/---

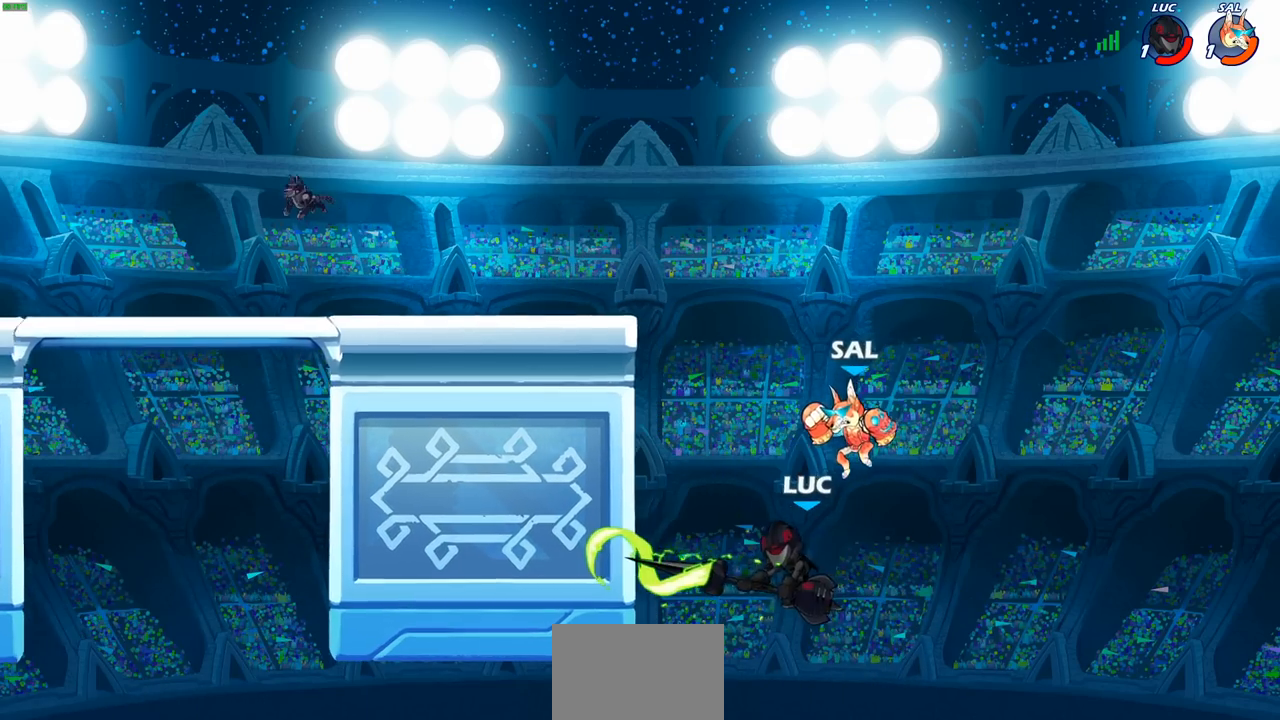
{"buttons": [], "left_stick": "down-right", "right_stick": "center", "events": [[117, "left_stick", "right"], [367, "left_stick", "down-right"]]}
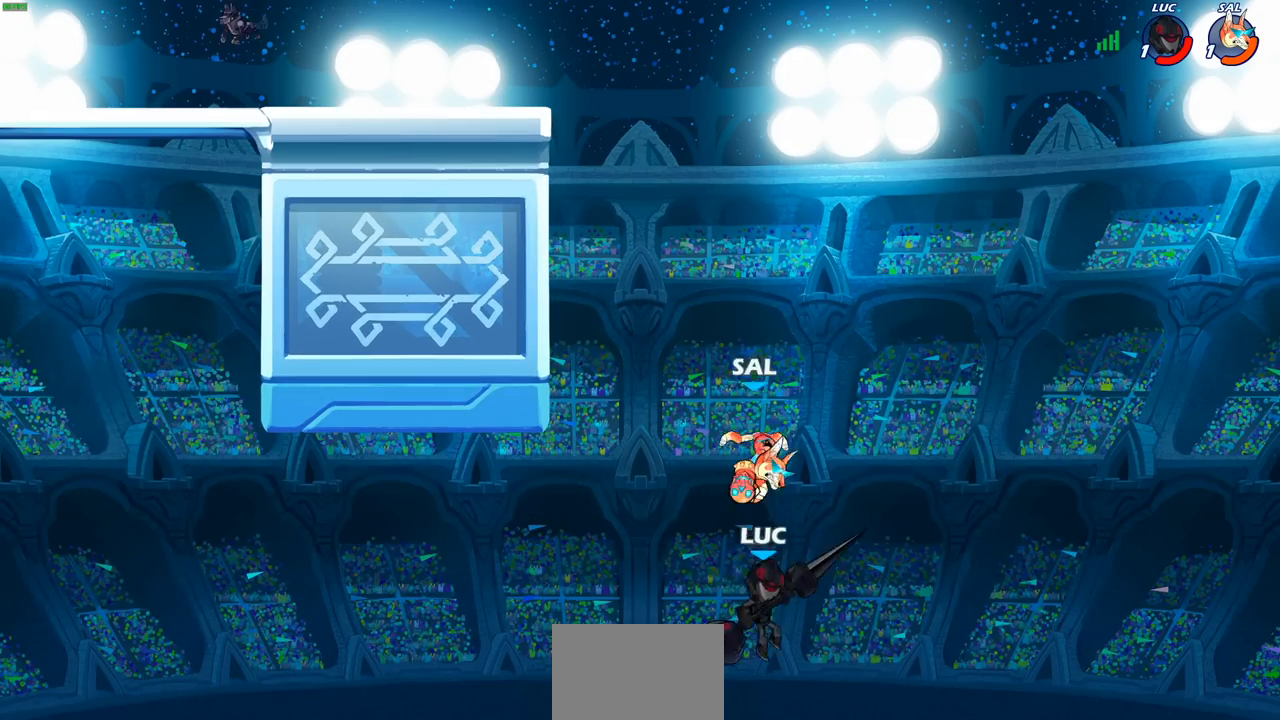
{"buttons": ["CROSS"], "left_stick": "up-left", "right_stick": "center", "events": [[217, "CROSS", "down"], [217, "left_stick", "up"], [317, "CROSS", "up"], [317, "left_stick", "up-left"], [417, "CROSS", "down"]]}
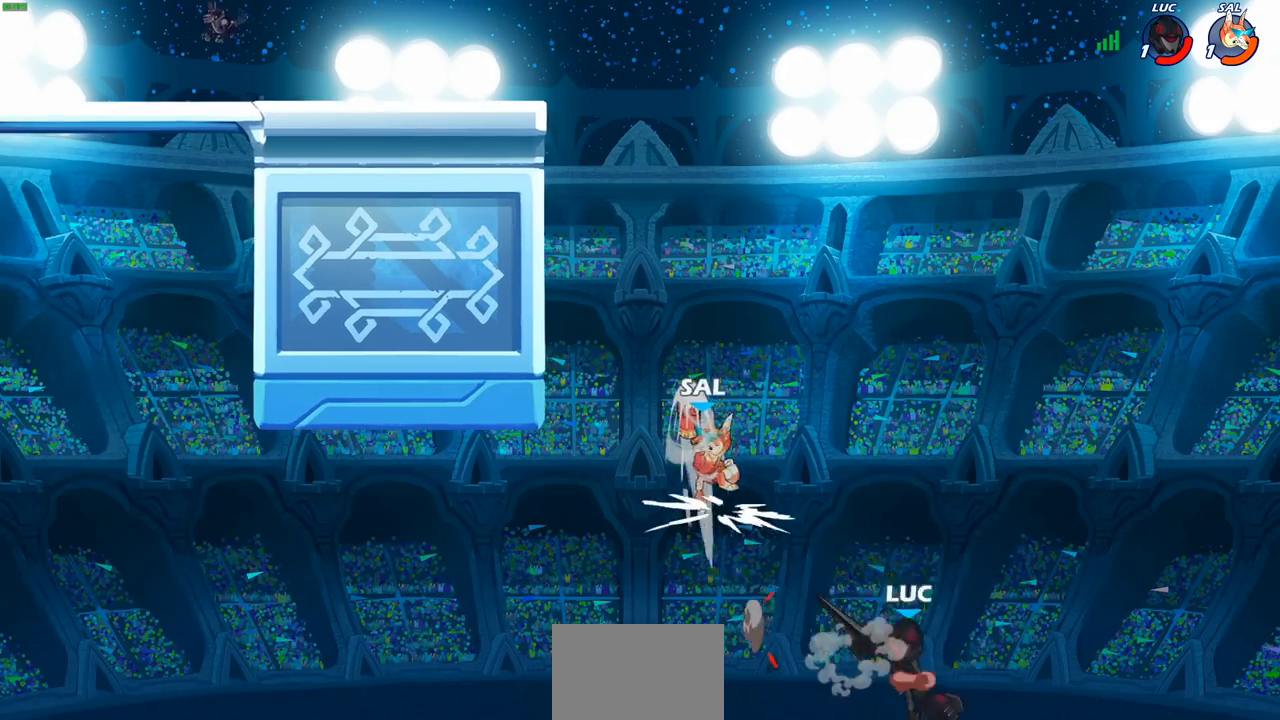
{"buttons": ["CIRCLE"], "left_stick": "up-left", "right_stick": "center", "events": [[183, "CROSS", "up"], [467, "CIRCLE", "down"]]}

\---

■ **ACTIVITY**:
The answer should match the material exactly, with every picture removed.

■ **EXPECTED OUTPUT**:
{"buttons": [], "left_stick": "down-right", "right_stick": "center", "events": [[117, "left_stick", "right"], [367, "left_stick", "down-right"]]}
{"buttons": ["CROSS"], "left_stick": "up-left", "right_stick": "center", "events": [[217, "CROSS", "down"], [217, "left_stick", "up"], [317, "CROSS", "up"], [317, "left_stick", "up-left"], [417, "CROSS", "down"]]}
{"buttons": ["CIRCLE"], "left_stick": "up-left", "right_stick": "center", "events": [[183, "CROSS", "up"], [467, "CIRCLE", "down"]]}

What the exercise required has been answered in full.